В доме нет двойных рам, зато в моей комнате есть окно с выбитым стеклом. Хозяйка залепила его бумагою, но ветер всё-таки пробирается сквозь скважину и гудит, словно шмель. Это колыбельная песня. Но едва я, наконец, усну под неё, меня живо разбудит петушиное ку-ка-ре-ку. Это петухи и куры мелочного торговца возвещают скорое наступление утра. Маленькие пони, которые помещаются в чуланчике под лестницею, – для них не имеется особого стойла – лягаются ради моциона и стучат копытами о двери.
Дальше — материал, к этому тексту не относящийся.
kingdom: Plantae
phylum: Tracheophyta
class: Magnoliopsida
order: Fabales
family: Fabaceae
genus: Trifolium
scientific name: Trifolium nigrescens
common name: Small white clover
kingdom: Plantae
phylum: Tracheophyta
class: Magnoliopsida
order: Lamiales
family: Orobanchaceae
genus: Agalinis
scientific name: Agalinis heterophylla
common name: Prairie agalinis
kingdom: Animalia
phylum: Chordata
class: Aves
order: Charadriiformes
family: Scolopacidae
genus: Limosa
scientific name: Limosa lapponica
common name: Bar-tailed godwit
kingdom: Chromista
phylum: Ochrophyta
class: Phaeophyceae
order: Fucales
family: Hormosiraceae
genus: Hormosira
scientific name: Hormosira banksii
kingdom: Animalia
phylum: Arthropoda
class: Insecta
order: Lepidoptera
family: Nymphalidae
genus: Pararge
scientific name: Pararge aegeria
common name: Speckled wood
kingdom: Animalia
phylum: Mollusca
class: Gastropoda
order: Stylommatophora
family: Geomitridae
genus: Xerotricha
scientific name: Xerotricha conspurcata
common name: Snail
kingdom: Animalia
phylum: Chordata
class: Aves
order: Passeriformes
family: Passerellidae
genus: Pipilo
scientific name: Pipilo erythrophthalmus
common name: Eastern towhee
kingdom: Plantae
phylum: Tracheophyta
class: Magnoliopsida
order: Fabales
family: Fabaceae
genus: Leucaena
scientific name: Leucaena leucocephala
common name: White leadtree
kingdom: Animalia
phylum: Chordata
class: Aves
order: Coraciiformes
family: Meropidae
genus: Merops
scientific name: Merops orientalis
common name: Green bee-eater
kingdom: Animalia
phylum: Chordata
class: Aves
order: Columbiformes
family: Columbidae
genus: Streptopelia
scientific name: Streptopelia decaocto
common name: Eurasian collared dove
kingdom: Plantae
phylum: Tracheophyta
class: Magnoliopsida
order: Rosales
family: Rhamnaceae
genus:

Занимается заря; привратник, ночующий со всей семьёй на чердаке, грузно спускается по лестнице; деревянные башмаки его стучат, ворота скрипят и хлопают, дом ходит ходуном. Когда же и это всё кончено, над головою моею начинаются гимнастические упражнения верхнего жильца. Он берёт в обе руки по тяжёлой гире, но сдержать их не в силах, и они поминутно падают на пол. В это же время подымается на ноги и вся детвора в доме и с шумом и криком спешит в школу. Я подхожу к окну подышать свежим воздухом, – свежий воздух так подкрепляет! Но рассчитывать на него я могу лишь в том случае, если девица, живущая в заднем флигеле, не чистит перчаток бензином, а она этим только и живёт! И всё-таки это очень хороший дом, и живу я в очень тихом семействе!
Вот как я описал тётушке моё житьё-бытьё. Описание это вышло в устной передаче ещё живее; устное слово всегда, ведь, свежее, жизненнее написанного!
– Ты положительно поэт! – вскричала тётушка. – Только изложи всё на бумаге, и ты – тот же Диккенс! А по мне так и ещё интереснее! Ты просто рисуешь словами! Слушая тебя, так вот всё и видишь перед собой, сама переживаешь всё! Брр! даже дрожь пробирает! Продолжай же творить! Но вводи в свои описания и живых лиц, людей, хороших, милых людей, лучше же всего – несчастных!
Вот я и описал здесь мой дом, каков он есть со всеми его прелестями, но действующих лиц пока никаких, кроме себя самого, не вывел. Они явятся позже!
* * *
Дело было зимою, поздно вечером, по окончании спектакля в театре. Погода стояла ужасная, такая вьюга, что с трудом можно было пробираться по улице.
Тётушка отправилась в театр и взяла меня с собой, – я должен был потом проводить её домой. Но тут и одному-то едва-едва можно было двигаться, а не то что с дамой! Все извозчики были разобраны; тётушка жила далеко от театра, а я, напротив, очень близко; если бы не это, нам с ней пришлось бы засесть в первой сторожевой будке!
Мы вязли в сугробах, нас заносило снегом; я поддерживал, подымал, подталкивал тётушку, и мы упали всего два раза, да и то на мягкую подстилку.
Наконец, мы добрались до ворот моего дома и стряхнули с себя хлопья снега, на лестнице отряхнулись опять и всё-таки, войдя в самую квартиру, засыпали снегом весь пол в передней.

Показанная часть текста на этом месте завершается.